═════ AVAILABLE DATA

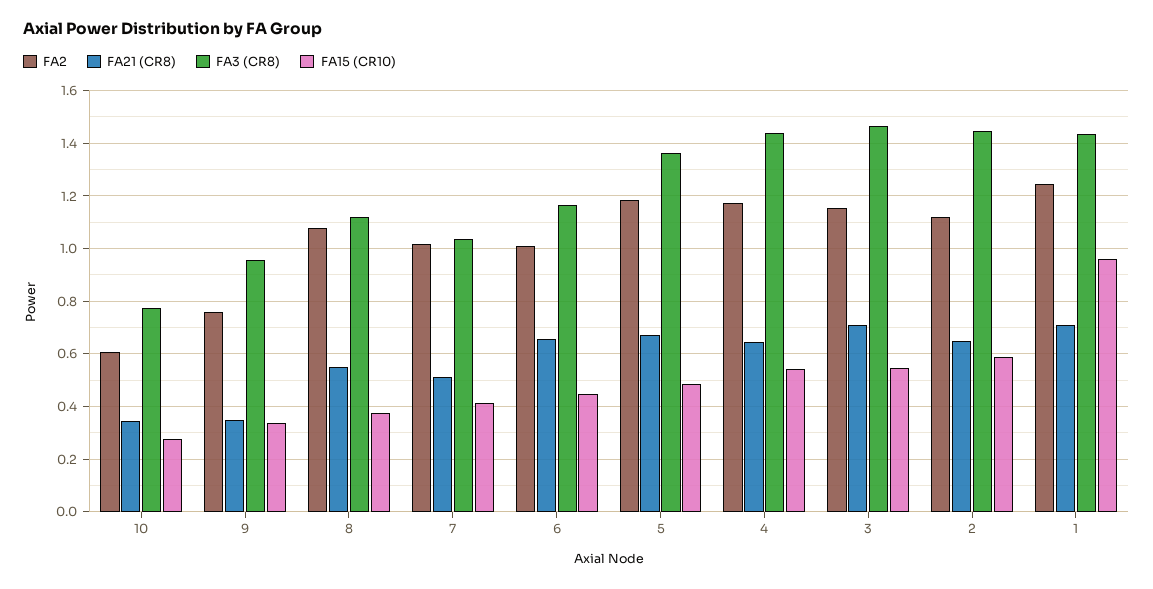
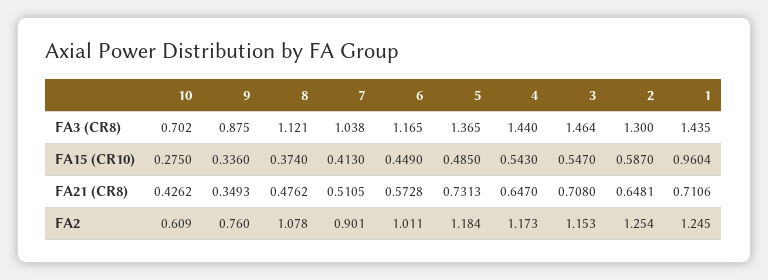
FA21 (CR8), 10: 0.35 -> 0.4262
FA3 (CR8), 10: 0.775 -> 0.702
FA3 (CR8), 9: 0.95 -> 0.875
FA21 (CR8), 8: 0.55 -> 0.4762
FA2, 7: 1.025 -> 0.901
FA21 (CR8), 6: 0.65 -> 0.5728
FA21 (CR8), 5: 0.675 -> 0.7313
FA2, 2: 1.125 -> 1.254
FA3 (CR8), 2: 1.45 -> 1.3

══════════

The answer must consist of the entries above, reproduced word for word, without any pictures.

YOUR RESPONSE:
FA21 (CR8), 10: 0.35 -> 0.4262
FA3 (CR8), 10: 0.775 -> 0.702
FA3 (CR8), 9: 0.95 -> 0.875
FA21 (CR8), 8: 0.55 -> 0.4762
FA2, 7: 1.025 -> 0.901
FA21 (CR8), 6: 0.65 -> 0.5728
FA21 (CR8), 5: 0.675 -> 0.7313
FA2, 2: 1.125 -> 1.254
FA3 (CR8), 2: 1.45 -> 1.3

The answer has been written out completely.